5, now among my records. Or the 1965 world-premiere recording of Charles Ives's Symphony No. 4, or Rudolf Serkin performing Schumann's Piano Concerto in A Minor, or jazz trombonist J.J. Johnson's exquisite First Place. These were the essence of my father. Even the first Santana album (Dad was of the age, being a few years older than the hippies, when rock became too important for a classical musician to ignore).
He had two copies at one point.
And maybe it stems from the synesthesia, or blurring together of the senses, that is said to happen sometimes in young children, but one of my earliest memories is of listening to Let It Be and trying to figure out which Beatle on the album cover was Dad.
The late physician Oliver Sacks noted throughout his book Musicophilia that although music can unlock memories in patients, others may come to experience it with an emotional flatness, depending on their injury or ailment.
While a melody can gloriously reopen the mind in some, it can cause a shift in perception in others - music may go from being something good to something to avoid.
Or the brain stops registering it altogether.
The latter is a point of particular sadness. My father sometimes wished he could describe the experience to more people, so he could help others facing the same loss.
These included the many lasts: the last time he walked outside unassisted, the last day in his own home.
Our last significant musical time together was perhaps a couple of years before he died (his Alzheimer's lasted a relatively short three years), when we both stopped to listen to Carole King's So Far Away. He always had an ear for a good pop melody.
My sister had transferred his CDs onto Mom's iPad to make them more accessible. He never used it.
Toward the end, he only acknowledged music when he was shown an orchestral performance on television.

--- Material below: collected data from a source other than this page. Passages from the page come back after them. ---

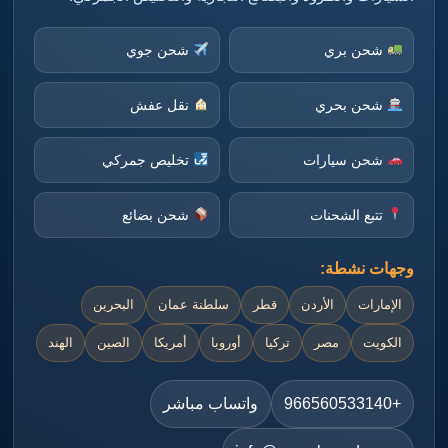
شحن بري
شحن جوي
شحن بحري
نقل عفش
شحن سيارات
تخليص جمركي
تتبع الشحنات
شحن بضائع
وجهات نشطة:
الإمارات
الأردن
قطر
سلطنة عمان
البحرين
الكويت
مصر
تركيا
أوروبا
أمريكا
الصين
الهند
+966560533140
واتساب مباشر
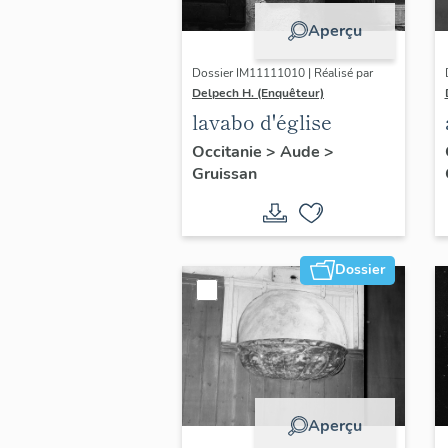
Aperçu
Dossier IM11111010 | Réalisé par
Delpech H. (Enquêteur)
lavabo d'église
Occitanie
>
Aude
>
Gruissan
Dossier
Aperçu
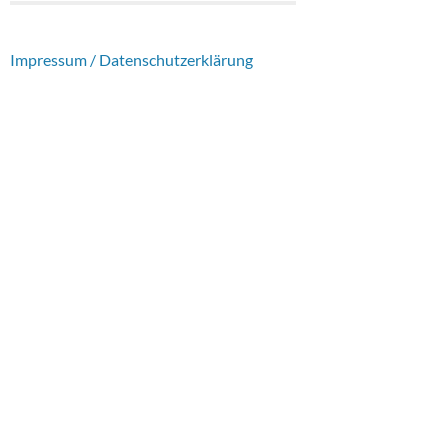
Impressum / Datenschutzerklärung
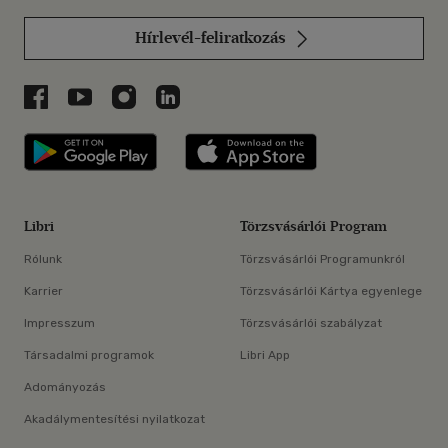
Hírlevél-feliratkozás
Libri a Facebookon
Libri a Youtube-on
Libri az Instagramon
Libri a LinkedInen
Libri applikáció Szerezd meg: Google P
Libri applikáció 
Libri
Törzsvásárlói Program
Rólunk
Törzsvásárlói Programunkról
Karrier
Törzsvásárlói Kártya egyenlege
Impresszum
Törzsvásárlói szabályzat
Társadalmi programok
Libri App
Adományozás
Akadálymentesítési nyilatkozat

Still, it seemed unbelievable that music wasn't somehow inside him, even if gone from active thought.
"This is a big problem for clinicians, and it falls on the laps of clinical neurologists quite a bit, where you're trying to figure out what the person knows, but can't express," says the cognitive psychologist and neuroscientist Daniel Levitin, who has written extensively on the brain and music.

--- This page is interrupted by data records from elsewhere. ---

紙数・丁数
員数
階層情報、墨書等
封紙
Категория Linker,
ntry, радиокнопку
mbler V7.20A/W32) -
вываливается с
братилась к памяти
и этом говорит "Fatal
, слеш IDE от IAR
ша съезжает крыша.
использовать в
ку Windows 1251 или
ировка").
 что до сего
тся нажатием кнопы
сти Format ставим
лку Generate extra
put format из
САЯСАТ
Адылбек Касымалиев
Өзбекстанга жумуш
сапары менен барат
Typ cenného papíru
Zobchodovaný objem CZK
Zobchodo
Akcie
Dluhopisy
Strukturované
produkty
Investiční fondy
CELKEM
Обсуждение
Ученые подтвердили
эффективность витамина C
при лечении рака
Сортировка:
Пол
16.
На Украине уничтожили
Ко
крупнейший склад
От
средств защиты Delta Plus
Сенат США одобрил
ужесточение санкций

Often, it can become a question of explicit or implicit memory. Explicit memory is being able to remember your date of birth or that singer's name.
Implicit memory is demonstrating knowledge of something another way, by some other spark of recognition, even if you don't remember knowing it.
When this worsens, everyone in the family can get disoriented, Dr. Levitin notes. It disrupts how that person would usually react to something, and family members can no longer predict "what they'll want to do, how they'll want to spend their time."
Setting aside a group of objects can help some patients.
"In caring for people with dementia, there is a method that we use which is equivalent to setting up a memory box," says Roger Wong, executive associate dean at the University of British Columbia Faculty of Medicine and a clinical professor of geriatric medicine. "You put objects which are of high emotional value, typically from the distant past, into this box."
Of course, the box could also be a photo album or a favourite LP.
Yet, when all power of recognition appears to be lost, the best healing process may be simply to experience the music with others.
These acts of sharing and preservation of dignity are so important in the care of patients, Dr. Wong adds.
We have since had Dad's violin fully restored - it's thought to be at least 150 years old - and donated to a music school to give to a deserving student.
Slightly narrow in shape, the instrument has a subtly sweeter sound, suited more to chamber ensemble rather than robust solo performance.
The violin had been sold to him for far less than its worth back when he was an undergraduate.
The seller no doubt felt my dad deserved a better instrument, too.